Russian sphere of influence: neighboring countries and parts of former U.S.S.R. and Russian Empire, the Balkans, Eastern Europe, Syria, various vassal states from the past with oil and sea access being major attractions
Russian non-U.N approved military actions in the 21st Century: Chechnya, Georgia, Ukraine (Crimea)
U.S. sphere of influence: the Western hemisphere (see Monroe Doctrine), Asia, Western Europe, the Mediterranean, the Middle East, and really anywhere in the entire freaking world with oil or anything else that we value or find strategic
U.S. non-U.N. approved military actions in the 21st Century: Afghanistan, Iraq, Somalia, Yemen, Pakistan (partial list? who knows for sure?)
What would the U.S. do if political unrest and street protests caused the Cuban regime to teeter and fall? Is it possible that U.S. troops might find their way to Havana and Santiago to make sure that the next group of leaders are more friendly to U.S. interests? After all the U.S. has maintained an embargo against Cuba for over 50 years and has a strategic naval base there (like the Russians in Crimea). The U.S. intervened militarily in Haiti at twice in Haiti in the 20th Century the last time in 1994, so why would Cuba be any different?

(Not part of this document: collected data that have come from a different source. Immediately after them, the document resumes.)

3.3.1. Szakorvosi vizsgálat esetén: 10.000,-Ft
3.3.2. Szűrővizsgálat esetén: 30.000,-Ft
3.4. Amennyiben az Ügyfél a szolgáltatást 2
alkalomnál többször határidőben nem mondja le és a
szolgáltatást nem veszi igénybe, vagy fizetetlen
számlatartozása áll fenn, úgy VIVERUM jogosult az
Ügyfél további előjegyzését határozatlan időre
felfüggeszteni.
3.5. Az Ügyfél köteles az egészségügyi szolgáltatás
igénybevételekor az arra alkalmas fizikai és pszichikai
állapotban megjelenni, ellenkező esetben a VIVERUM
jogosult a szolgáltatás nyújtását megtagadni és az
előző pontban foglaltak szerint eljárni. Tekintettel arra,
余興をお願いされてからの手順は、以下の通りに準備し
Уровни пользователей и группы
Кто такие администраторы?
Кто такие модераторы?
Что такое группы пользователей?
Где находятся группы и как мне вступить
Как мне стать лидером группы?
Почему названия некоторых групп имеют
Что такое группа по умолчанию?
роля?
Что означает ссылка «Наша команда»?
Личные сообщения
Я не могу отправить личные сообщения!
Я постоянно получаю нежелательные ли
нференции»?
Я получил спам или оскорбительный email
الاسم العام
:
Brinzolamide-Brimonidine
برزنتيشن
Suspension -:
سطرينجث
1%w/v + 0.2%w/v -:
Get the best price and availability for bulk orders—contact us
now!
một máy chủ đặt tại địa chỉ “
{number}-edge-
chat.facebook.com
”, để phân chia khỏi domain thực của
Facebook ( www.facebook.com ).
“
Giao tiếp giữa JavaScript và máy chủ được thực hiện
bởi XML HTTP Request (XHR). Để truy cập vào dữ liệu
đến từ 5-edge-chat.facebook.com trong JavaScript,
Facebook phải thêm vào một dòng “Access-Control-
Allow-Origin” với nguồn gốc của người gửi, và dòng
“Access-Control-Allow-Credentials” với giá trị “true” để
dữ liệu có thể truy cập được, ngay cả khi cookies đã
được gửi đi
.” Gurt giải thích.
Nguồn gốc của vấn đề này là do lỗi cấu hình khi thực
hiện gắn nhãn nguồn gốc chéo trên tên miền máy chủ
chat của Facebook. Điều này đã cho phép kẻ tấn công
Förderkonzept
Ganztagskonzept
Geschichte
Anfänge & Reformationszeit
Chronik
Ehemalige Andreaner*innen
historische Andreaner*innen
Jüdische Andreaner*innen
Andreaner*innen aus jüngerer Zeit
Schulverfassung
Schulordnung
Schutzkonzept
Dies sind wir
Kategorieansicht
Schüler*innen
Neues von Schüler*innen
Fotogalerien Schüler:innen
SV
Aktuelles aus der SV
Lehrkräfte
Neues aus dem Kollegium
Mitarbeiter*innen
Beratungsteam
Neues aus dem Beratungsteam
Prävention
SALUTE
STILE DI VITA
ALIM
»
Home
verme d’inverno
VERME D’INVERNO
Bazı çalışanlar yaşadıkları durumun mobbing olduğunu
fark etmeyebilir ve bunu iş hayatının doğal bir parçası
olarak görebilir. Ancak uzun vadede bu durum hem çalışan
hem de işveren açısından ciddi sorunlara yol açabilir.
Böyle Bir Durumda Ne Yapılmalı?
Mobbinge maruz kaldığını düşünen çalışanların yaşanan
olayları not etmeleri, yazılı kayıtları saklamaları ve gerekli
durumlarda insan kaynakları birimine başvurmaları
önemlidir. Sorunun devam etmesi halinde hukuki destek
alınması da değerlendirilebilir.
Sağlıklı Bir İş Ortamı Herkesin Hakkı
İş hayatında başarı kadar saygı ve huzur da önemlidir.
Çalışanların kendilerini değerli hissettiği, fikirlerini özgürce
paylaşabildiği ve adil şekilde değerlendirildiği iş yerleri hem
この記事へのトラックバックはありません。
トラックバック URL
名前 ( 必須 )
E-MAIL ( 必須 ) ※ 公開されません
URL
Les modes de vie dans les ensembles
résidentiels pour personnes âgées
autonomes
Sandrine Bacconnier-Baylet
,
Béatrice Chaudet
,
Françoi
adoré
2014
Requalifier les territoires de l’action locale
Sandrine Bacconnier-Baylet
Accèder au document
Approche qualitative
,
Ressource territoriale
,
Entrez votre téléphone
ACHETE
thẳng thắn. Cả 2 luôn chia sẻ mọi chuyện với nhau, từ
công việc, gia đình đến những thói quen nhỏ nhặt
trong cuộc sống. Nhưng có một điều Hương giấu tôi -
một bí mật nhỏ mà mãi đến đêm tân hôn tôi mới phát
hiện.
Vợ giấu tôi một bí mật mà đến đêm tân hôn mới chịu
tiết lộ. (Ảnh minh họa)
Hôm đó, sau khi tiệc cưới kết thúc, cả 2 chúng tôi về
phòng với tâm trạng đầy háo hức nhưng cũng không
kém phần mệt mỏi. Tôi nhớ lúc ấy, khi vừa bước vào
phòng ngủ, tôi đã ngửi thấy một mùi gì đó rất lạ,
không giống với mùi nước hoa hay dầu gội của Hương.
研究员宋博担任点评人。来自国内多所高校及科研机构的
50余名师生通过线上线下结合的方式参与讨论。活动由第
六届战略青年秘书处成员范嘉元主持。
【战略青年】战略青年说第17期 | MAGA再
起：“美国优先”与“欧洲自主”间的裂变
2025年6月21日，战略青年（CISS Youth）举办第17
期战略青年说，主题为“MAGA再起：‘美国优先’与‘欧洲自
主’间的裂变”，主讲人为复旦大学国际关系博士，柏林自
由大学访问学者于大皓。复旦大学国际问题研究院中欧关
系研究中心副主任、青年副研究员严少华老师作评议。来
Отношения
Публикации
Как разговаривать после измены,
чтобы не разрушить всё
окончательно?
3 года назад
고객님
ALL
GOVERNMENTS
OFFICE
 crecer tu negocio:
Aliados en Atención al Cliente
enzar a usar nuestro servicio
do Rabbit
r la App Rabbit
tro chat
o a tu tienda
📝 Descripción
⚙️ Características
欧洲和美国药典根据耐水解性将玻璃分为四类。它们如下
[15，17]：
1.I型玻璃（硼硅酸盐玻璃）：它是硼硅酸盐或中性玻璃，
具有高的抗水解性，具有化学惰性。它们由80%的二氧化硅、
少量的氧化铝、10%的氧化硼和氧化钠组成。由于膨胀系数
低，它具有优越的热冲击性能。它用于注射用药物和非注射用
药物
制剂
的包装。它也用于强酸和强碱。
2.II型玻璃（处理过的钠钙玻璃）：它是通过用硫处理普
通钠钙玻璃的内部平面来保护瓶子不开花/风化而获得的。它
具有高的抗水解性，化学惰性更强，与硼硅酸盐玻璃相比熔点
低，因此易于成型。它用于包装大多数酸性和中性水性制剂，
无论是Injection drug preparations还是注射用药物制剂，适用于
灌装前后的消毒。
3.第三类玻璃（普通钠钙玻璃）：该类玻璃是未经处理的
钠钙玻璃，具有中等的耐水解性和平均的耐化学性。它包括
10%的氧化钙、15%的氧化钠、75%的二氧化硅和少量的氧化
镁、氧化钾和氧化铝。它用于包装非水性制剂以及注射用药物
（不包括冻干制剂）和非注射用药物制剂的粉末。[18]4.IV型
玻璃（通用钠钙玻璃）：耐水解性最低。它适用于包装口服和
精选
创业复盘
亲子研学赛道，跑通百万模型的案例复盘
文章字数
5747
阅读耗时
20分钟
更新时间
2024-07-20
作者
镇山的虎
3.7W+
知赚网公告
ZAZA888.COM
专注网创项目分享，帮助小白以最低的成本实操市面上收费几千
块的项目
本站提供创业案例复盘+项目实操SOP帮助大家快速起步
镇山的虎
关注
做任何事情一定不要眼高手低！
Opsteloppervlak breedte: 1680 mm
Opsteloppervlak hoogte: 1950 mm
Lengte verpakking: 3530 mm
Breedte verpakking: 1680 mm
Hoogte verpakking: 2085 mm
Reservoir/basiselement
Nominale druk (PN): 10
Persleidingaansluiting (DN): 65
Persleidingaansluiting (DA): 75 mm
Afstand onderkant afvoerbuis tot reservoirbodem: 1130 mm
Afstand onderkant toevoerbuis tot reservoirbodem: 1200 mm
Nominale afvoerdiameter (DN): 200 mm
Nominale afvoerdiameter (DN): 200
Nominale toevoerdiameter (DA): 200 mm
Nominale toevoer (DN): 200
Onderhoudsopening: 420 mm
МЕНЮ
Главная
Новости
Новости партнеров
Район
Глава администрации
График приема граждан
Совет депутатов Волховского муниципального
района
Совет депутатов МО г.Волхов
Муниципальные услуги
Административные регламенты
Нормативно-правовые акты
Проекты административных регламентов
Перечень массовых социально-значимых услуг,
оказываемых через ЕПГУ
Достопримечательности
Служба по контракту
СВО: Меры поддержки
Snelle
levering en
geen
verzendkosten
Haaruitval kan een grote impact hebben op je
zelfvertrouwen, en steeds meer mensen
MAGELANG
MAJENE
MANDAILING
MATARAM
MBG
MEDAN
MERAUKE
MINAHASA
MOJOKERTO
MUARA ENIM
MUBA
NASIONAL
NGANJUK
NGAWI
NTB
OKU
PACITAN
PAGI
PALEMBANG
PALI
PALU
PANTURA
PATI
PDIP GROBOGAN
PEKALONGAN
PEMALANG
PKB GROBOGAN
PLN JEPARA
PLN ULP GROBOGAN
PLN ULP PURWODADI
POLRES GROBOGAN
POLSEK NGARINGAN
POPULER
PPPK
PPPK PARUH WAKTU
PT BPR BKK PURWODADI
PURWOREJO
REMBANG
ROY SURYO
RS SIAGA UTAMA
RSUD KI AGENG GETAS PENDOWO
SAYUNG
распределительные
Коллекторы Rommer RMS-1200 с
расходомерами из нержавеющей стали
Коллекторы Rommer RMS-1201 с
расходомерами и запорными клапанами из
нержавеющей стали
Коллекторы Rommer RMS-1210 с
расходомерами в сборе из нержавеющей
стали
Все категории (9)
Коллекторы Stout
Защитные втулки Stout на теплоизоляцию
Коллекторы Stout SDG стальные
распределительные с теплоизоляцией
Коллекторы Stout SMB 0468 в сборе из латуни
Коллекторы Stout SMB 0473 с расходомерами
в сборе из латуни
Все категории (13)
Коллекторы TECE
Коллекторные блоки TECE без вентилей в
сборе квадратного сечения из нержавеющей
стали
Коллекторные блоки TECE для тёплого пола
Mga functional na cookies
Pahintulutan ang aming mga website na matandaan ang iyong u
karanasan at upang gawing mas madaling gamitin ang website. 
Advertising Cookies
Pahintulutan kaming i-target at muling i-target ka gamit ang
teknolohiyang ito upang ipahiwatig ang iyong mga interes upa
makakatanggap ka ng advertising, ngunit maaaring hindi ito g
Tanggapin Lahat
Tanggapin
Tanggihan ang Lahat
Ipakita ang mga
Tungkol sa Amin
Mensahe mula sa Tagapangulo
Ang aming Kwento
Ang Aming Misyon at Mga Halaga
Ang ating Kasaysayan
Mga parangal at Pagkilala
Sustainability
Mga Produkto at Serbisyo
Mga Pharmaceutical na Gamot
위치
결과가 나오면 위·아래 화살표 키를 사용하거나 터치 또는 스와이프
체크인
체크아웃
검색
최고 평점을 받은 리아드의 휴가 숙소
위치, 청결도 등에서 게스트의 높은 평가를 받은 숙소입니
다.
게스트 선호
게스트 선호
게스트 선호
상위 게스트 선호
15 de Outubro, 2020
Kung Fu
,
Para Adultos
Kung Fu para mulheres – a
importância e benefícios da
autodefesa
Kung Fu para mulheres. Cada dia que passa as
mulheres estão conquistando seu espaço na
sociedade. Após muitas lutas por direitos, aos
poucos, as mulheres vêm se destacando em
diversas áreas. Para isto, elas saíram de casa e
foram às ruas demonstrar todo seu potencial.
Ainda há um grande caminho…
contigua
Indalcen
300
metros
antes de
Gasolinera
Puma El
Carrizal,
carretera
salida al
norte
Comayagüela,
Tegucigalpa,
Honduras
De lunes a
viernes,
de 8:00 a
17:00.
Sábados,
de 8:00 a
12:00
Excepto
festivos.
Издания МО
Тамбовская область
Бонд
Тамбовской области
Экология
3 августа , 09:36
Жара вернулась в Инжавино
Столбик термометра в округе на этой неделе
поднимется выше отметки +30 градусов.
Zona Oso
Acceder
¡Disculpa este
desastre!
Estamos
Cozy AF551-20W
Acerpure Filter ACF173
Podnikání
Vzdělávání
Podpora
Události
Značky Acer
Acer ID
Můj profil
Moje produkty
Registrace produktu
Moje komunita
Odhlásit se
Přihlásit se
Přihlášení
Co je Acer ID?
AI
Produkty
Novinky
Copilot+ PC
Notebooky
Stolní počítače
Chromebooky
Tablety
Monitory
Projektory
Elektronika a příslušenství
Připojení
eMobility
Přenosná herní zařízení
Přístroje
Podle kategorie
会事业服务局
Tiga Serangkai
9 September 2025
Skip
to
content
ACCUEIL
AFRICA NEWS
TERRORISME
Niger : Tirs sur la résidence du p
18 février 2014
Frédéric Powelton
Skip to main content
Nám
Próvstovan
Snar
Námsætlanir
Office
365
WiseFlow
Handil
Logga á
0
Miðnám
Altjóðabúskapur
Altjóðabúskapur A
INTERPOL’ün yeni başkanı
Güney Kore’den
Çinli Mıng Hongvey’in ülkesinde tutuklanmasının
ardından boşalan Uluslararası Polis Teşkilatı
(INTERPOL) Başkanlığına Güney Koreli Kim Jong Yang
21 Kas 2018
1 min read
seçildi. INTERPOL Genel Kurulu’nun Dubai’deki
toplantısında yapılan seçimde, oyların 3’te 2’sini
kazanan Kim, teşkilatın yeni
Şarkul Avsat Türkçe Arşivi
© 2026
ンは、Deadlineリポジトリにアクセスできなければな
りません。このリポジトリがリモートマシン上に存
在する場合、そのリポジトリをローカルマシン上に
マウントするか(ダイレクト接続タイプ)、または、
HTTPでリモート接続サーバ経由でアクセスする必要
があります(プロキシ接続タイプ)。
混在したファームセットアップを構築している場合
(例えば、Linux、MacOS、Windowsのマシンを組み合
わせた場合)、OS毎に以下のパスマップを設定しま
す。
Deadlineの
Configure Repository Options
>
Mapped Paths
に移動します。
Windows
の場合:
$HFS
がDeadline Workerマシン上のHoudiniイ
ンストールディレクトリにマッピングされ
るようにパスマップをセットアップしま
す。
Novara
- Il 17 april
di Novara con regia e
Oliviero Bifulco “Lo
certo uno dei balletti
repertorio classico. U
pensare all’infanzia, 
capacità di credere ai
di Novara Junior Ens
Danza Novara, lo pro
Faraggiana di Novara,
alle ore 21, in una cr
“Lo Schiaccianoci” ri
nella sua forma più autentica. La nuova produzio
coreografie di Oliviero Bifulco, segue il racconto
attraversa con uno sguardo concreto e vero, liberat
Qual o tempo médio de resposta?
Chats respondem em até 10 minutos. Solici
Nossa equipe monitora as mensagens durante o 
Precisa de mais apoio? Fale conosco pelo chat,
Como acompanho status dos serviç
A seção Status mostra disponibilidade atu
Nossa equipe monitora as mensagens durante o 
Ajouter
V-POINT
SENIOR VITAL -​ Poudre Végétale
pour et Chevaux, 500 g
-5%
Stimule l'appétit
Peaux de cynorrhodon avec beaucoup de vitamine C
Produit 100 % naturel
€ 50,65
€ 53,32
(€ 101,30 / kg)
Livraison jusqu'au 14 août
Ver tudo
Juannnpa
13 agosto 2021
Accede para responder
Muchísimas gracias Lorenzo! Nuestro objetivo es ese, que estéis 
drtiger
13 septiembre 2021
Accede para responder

The U.S. is not likely to annex any territory soon, but neither is the U.S. going to let the "opportunity" of unrest in a coveted territory be wasted without wielding as much power is necessary to achieve a favorable outcome.
I am not trying to justify what Russian has done in Crimea. It is opportunistic and not all that surprising when viewed through the lens of great power politics. It is not radically different from actions taken very recently by the U.S. Might may not make right, but it often does make reality.